• Entretien Confidentiel II

    Mais il faut que vous sachiez que je suis loin d’être incollable en littérature, et que je suis bien incapable de citer le dernier Goncourt. Je lis uniquement ce qui m’attire, et un livre qui ne m’attirait pas jusqu’alors peut soudain m’intéresser. Tenez, par exemple, la Mare au diable de Georges Sand. Un beau jour, le titre m’a parlé, alors qu’il ne me disait rien auparavant. Je l’ai lu, et je ne l’ai pas regretté.
    - Georges Sand ? »
    Je me rendis compte qu’inconsciemment ou non, j’avais opté pour un écrivain on ne peut plus ambigu, une femme qui a toujours voulu incarner un homme.
    « Ce n’est pas une mauvaise découverte… Lorsque j’avais l’air de dire que votre C.V. ne m’intéressais pas, j’ai un peu exagéré. En fait, vous ne vous ne contentez pas de lire. Je lis ici que vous écrivez ? »

    Incroyable ! La rubrique « hobbies » maintenant. Le genre de chose dont d’habitude on se soucie le moins du monde lors d’un entretien.
    « Ecrire... Oui, bon enfin, je ne suis pas non plus un romancier. Sinon je ne serais pas ici.
    - Ce serait dommage. Quelqu’un qui écrit connaît forcément la valeur d’un livre. Quelqu’un qu’un ouvrage a appelé me semble précieux dans une librairie comme la mienne. Car il vous faut savoir que cette librairie-ci est un peu… spéciale. Nous n’avons que peu de clients. Nous ne cherchons pas à les attirer d’ailleurs. Il faut qu’eux aussi se sentent appelés. Vous avez dû constater que ma vitrine est à peine visible. Ici tout fonctionne sur le bouche-à-oreille et le hasard.
    - Et cela marche ?
    - Croyez-vous que j’aurais besoin de quelqu’un si ce n’était pas le cas ? Mais comme vous le voyez, le mot marketing ne cadre pas avec mon activité. Et c’est justement parce qu’il est totalement absent de votre curriculum qu’il m’a intéressé. Vous voyez cette liasse à ma gauche ? Ce sont autant de commerciaux, de vendeurs spécialisés, de professionnels de la vente. Je ne dis pas que beaucoup ne sont pas passionnés par les livres. Mais leur notion du temps et du rendement ne correspond pas à la réalité de l’écriture. Pour moi en tous cas. Et pour ceux qui viennent ici aussi, je puis vous l’assurer. »
    Ses yeux s’ouvraient encore plus sur ces mots, et la pureté de gemme de son regard me transperça véritablement.
    « En définitive - passez-moi l’expression – vous êtes une sorte d’historien raté ? »
    Nouveau coup de poing. Décidément Claude Séverac n’avait pas la langue dans sa poche.
    « Disons que la muse Clio m’est assez intime, mais cette relation un peu trop poétique ne plaît pas forcément dans le milieu universitaire. On y veut des résultats, tout de suite… Or la muse se courtise, se fait connaître et ne se dévoile que progressivement. C’est une longue histoire d’amour et cela ne se résout pas selon un calendrier établi.
    - Vous êtes bien un poète monsieur Guillaume Chandler. Vous n’êtes pas vraiment fait pour une époque comme la nôtre. Tout tout de suite. Efficacité et rapidité. On y est cela dit plus souvent pressé qu’efficient. Je vous offre donc une chance d’intégrer ma librairie, où vous constaterez, si vous restez, que le temps s’y repose un peu, et sans risque. »

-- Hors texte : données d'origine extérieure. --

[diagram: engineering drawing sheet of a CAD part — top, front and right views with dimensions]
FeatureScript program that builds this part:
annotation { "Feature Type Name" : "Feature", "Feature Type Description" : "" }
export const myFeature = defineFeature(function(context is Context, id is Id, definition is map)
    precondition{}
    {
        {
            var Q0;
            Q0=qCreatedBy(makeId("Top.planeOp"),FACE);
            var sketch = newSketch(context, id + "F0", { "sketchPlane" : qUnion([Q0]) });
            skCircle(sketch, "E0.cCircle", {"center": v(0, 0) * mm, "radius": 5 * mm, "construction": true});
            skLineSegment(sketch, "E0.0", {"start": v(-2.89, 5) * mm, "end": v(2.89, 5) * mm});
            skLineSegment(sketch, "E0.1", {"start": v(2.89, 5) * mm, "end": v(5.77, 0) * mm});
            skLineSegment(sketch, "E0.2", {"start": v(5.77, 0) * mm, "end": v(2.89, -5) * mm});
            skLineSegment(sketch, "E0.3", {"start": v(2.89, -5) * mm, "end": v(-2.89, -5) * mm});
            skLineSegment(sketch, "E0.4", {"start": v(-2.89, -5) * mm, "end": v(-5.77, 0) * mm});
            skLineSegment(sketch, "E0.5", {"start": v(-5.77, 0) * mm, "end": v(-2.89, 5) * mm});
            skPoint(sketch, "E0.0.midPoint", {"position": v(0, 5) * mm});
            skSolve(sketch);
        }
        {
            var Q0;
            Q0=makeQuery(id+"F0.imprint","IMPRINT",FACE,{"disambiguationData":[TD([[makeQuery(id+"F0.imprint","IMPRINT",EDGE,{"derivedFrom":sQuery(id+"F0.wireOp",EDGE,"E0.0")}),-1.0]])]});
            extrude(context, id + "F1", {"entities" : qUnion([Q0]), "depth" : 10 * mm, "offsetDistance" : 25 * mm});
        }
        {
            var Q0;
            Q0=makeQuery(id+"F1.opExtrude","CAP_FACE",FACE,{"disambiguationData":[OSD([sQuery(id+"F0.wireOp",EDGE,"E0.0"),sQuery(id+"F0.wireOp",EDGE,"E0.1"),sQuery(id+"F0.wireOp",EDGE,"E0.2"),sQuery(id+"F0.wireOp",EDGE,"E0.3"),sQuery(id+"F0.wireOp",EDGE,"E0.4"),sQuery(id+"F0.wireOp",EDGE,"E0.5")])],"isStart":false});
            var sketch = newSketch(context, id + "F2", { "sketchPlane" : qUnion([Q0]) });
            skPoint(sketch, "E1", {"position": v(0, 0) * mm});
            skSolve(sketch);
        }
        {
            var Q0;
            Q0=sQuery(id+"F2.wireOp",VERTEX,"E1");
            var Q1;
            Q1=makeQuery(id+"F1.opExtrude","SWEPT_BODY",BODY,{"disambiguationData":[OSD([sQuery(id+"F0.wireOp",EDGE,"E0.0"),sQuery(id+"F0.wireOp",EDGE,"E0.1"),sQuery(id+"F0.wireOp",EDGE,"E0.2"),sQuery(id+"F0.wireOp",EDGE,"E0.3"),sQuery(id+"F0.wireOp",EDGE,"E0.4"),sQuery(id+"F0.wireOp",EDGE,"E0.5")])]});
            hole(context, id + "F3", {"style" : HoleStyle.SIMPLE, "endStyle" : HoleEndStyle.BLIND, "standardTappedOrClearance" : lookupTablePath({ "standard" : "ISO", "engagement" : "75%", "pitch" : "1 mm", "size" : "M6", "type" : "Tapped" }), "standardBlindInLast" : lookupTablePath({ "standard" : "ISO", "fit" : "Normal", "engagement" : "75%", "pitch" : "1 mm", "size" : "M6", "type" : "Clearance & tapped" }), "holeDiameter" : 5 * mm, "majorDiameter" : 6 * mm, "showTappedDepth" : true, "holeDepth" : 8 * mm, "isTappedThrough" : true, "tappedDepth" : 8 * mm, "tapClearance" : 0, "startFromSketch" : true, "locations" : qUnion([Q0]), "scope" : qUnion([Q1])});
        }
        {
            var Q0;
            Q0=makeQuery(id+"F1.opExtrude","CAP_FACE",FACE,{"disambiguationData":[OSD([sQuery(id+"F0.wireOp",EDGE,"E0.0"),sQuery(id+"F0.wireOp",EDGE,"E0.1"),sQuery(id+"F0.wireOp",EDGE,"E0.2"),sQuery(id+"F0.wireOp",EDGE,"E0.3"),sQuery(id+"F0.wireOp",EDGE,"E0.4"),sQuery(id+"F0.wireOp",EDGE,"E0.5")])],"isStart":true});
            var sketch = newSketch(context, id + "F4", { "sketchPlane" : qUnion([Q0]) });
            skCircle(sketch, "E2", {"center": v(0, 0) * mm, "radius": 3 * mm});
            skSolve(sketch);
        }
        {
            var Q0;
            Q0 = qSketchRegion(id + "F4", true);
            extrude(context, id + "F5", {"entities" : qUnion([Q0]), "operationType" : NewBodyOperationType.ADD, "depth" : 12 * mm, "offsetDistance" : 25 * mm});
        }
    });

    Je répondis par un grand sourire béat. Je ne me souviens que confusément de ce qui s’est passé ensuite, tant je nageais dans un bonheur sans nom. Toujours est-il que je me suis retrouvé chez moi, dans ce petit studio qu’il devenait de plus en plus difficile de conserver, sachant que désormais je pourrais payer mes dettes tout en travaillant selon un mode (il est vrai encore mystérieux) que je ne croyais plus exister en ce vingt-et-unième siècle.
    Je caressais amoureusement mes livres rassemblés çà et là dans des cartons, sans pouvoir m’empêcher de penser au visage extraordinairement attachant de mon nouvel employeur, qui restait toujours aussi délicieusement troublant d’ambiguïté.
    Peut-être était-ce une femme qui tenait à passer pour un homme ? Mais au fond avais-je vraiment envie de connaître la vérité ? Pour éviter toute déception, je décidais d’accepter ce petit jeu sans chercher à démasquer le personnage. Je commençais le lundi suivant, fort tôt d’ailleurs, mais Claude m’avait assuré qu’il était nécessaire de pouvoir établir certaines bases de départ et que cela prendrait du temps. Mieux valait donc commencer au plus tôt, le maître mot étant de laisser le temps au temps. Et j’avais tout mon temps.